Je sais l'impuissance, souvent, trop souvent ressentie.
Je sais l'angoisse, terrible, de ne jamais la revoir lorsque les pieds franchissent à rythmes trop fréquents les hôpitaux.
Je sais la joie de serrer dans ses bras celle qui est tout, en se disant que pour cette fois c'est encore passé.
Je sais la crainte intense de la fois suivante qui gâche tout cependant.
Je sais les combats.
Contre soi, pour ne jamais lâcher, jamais céder, jamais s'écrouler.
Contre la famille, qui ne comprend souvent pas grand chose à cette relation fusionnelle.
Contre les médecins, qui ne savent au fond pas quoi faire mais qui jouent malgré tout les puissants, ignorant celle qui sait, celle qui connaît le réel.
Contre la société toute entière, qui voudrait ne pas voir les personnes différentes, ou alors parquées quelque part, comme dans un zoo, qu'on ne visiterait pas de préférence.
Contre les a priori, contre les a posteriori, contre les cons et les méchants, contre les bons mais maladroits.
Contre la maladie, qu'on ne peut pas maîtriser, qui prend ou lâche selon son bon vouloir.
Je crois que je sais un peu tout cela, mais c'est elle qui le traverse chaque jour depuis 14 ans et ça me brise le coeur.
Cette femme dont tu aperçois le sourire radieux, cette femme a la beauté du coeur, celle de l'âme, celle qui vous transperce.
Elle est tellement, tellement au dessus de la mêlée.
J'aimerais qu'elle sache combien je suis fière d'elle, combien je suis fière qu'elle m'ait choisie pour soeur, combien je suis fière de son courage, de sa lumière, de tout ce qu'elle dégage sans s'en rendre compte.

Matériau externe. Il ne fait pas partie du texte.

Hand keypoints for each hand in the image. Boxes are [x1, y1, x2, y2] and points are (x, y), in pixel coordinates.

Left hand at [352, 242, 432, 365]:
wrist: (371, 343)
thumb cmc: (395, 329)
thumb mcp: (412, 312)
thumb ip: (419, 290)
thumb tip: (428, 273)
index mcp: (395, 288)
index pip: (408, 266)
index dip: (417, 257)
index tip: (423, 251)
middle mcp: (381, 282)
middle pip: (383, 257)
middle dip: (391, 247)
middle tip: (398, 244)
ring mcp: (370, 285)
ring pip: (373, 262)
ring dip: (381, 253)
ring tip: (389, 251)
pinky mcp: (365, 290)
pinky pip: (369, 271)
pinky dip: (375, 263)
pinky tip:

Sa fille sourit aussi, blottie dans les bras de celle qui paraît être la seule à pouvoir la comprendre.
Je les trouve tellement touchantes toutes les deux.
L'histoire est bien trop longue, bien trop dure, bien trop belle aussi pour que je te la raconte en deux mots.

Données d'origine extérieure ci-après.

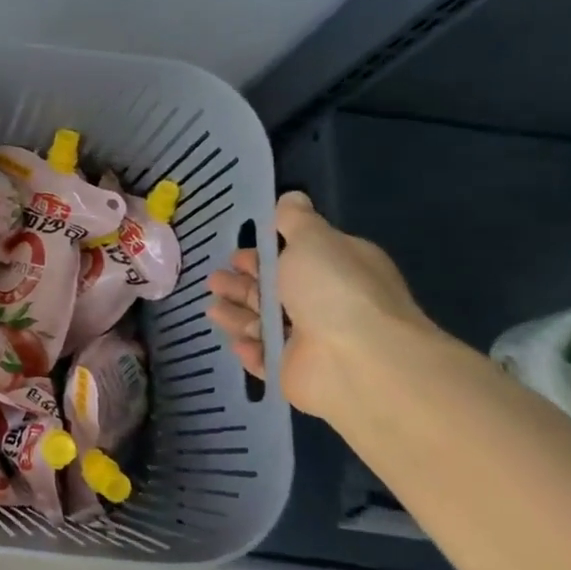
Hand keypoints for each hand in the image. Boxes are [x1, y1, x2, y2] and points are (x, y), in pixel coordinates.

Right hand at [205, 190, 430, 419]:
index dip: (265, 254)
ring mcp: (311, 341)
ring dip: (237, 314)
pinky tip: (235, 340)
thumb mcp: (313, 240)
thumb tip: (292, 197)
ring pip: (265, 323)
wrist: (358, 362)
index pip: (297, 257)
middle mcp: (327, 304)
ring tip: (212, 308)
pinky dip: (249, 348)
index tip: (236, 252)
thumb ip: (295, 220)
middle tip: (213, 279)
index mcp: (337, 269)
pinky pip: (265, 357)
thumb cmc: (334, 291)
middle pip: (275, 291)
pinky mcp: (294, 372)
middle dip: (242, 284)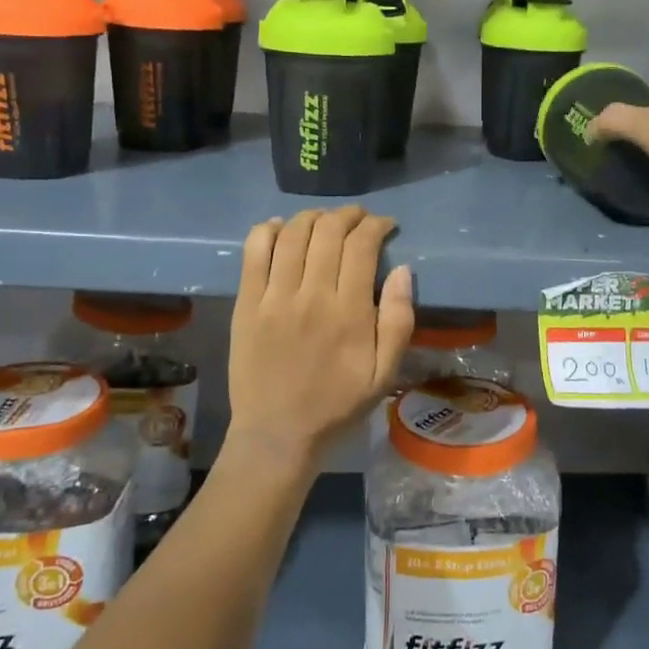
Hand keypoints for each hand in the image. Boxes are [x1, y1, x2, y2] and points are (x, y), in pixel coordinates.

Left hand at [225, 207, 414, 476]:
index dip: (376, 225)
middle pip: (328, 231)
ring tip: (325, 220)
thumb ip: (399, 320)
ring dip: (313, 216)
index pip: (362, 246)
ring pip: (293, 234)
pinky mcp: (246, 303)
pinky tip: (282, 228)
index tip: (385, 225)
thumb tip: (403, 270)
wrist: (278, 433)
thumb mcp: (385, 372)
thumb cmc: (337, 403)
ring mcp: (274, 297)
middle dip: (348, 215)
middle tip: (358, 219)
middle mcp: (311, 295)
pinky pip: (254, 252)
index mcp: (349, 312)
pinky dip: (269, 230)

Mais je voulais juste que tu les voies.
Je voulais que tu poses sur elles ce même regard que je pose moi.
C'est peut être plus difficile quand on ne les connaît pas.

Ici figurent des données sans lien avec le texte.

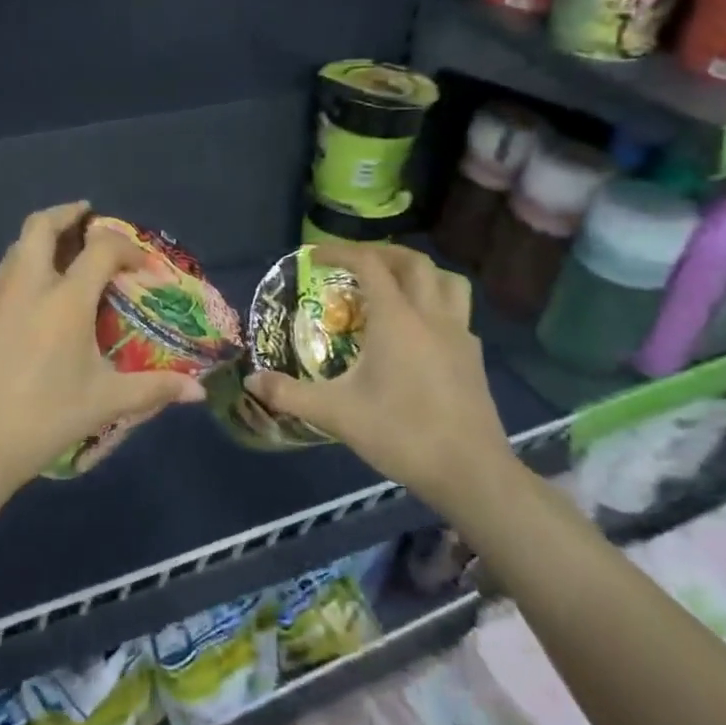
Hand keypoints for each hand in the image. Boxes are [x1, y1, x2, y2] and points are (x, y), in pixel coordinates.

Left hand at [0, 202, 205, 494]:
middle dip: (67, 214)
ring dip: (40, 244)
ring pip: (15, 251)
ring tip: (61, 263)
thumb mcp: (104, 403)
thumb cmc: (42, 419)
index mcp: (64, 298)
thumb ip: (153, 389)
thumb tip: (196, 393)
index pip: (101, 248)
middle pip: (41, 225)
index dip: (127, 249)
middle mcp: (25, 285)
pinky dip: (20, 280)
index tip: (141, 268)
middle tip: (86, 218)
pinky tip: (28, 314)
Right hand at [245, 243, 509, 508]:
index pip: (369, 265)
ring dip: (419, 272)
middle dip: (381, 253)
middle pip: (413, 262)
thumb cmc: (401, 433)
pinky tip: (421, 330)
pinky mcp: (474, 358)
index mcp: (397, 319)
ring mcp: (459, 335)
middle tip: (354, 263)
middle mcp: (431, 316)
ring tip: (395, 284)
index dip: (340, 252)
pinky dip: (437, 304)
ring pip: (447, 281)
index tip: (314, 257)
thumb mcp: (335, 414)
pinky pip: (458, 312)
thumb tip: (250, 381)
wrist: (470, 472)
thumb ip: (289, 394)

On a peur de la différence, elle nous effraie, elle nous gêne, et c'est probablement normal.
Mais je voulais que tu vois pour quelques minutes ce que je vois moi : une complicité entre une mère et sa fille, en dépit de l'absence de mots, en dépit de l'accumulation de maux.
Une puissance de télépathie fascinante, qui dépasse le handicap, qui s'impose à l'incompréhension.
Je voulais qu'on ne retienne, s'il fallait ne retenir qu'une chose, celle-ci, fondamentale : cette histoire, c'est l'histoire du Grand Amour.